Immigration en Europe et niveaux de développement des pays émetteurs : quelles relations ?
Discutant : Jean-Christophe Dumont (OCDE)
Outre le fait qu'elles en sous-estiment le volume, les statistiques de migrations internationales offrent généralement peu de détails sur les caractéristiques des migrants. Rares sont les informations sur le niveau d'éducation, ou sur toute autre variable de capital humain. La nationalité (ou le pays de naissance) constitue la variable la mieux partagée de toutes ces statistiques, et souvent de manière très détaillée, offrant parfois une distribution des flux d'immigration par origine géographique pour la quasi-totalité des pays du monde. La disponibilité de cette information devrait en théorie permettre d'étudier les modifications dans le temps des pays émetteurs vers un pays donné, ou mieux, comparer les sources de l'immigration entre plusieurs pays. Mais sauf à se limiter aux principaux courants migratoires ou opérer des regroupements par aires géographiques souvent discutables en raison de leur hétérogénéité, l'utilisation de la richesse des séries détaillées est difficile à synthétiser. En outre, la comparaison internationale sur le critère de l'origine géographique se trouve sans objet en raison des trop grandes spécificités des flux d'immigration dans les pays récepteurs.

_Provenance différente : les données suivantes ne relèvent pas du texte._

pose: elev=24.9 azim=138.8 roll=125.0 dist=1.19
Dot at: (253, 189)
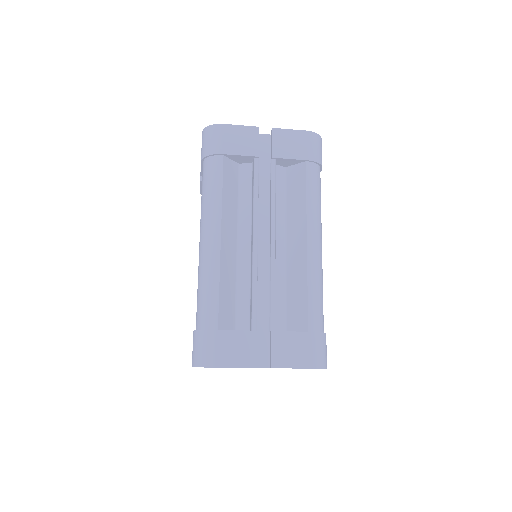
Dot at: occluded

Pour surmonter ces difficultés d'analyse, l'idée ici développée est d'associer les statistiques d'immigration étrangère par pays de nationalité avec des indicateurs de développement des pays émetteurs: taux de mortalité infantile, taux d'analphabétisme, indice de développement humain ou encore fréquence des mariages précoces, tous ces indicateurs étant disponibles pour un large éventail de pays. En pratique, cela revient pour chacun des pays d'immigration étudié à pondérer ces indicateurs par les effectifs des flux correspondants. La liste des courants migratoires se trouve ainsi résumée en une valeur synthétique. De telles mesures n'ont bien sûr pas la prétention de qualifier les immigrants eux-mêmes en raison du caractère sélectif des migrations (le migrant n'est pas un individu moyen parmi les siens). Néanmoins, cette méthode permet de repérer les grands clivages socio-économiques des flux d'immigration qui se dirigent vers les divers pays européens.
L'objectif de ce travail est triple: 1) comparer l'immigration des pays tiers des Etats membres de l'UE15; 2) montrer leur évolution au fil du temps; 3) s'intéresser plus particulièrement aux caractéristiques des pays de provenance des migrations féminines.

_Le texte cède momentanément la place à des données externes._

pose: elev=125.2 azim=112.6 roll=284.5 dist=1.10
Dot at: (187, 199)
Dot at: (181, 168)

Les résultats montrent que, par rapport aux autres pays de l'UE, la France accueille les immigrants des pays les moins développés, au même titre que le Portugal ou les Pays-Bas. A l'inverse, le Royaume-Uni et les pays germaniques sont classés aux premiers rangs, l'Italie, l'Espagne et les pays nordiques étant dans une position intermédiaire. La situation des vingt dernières années laisse transparaître des tendances d'évolution très hétérogènes selon les pays. Ces résultats seront complétés par les différences entre flux féminins et masculins.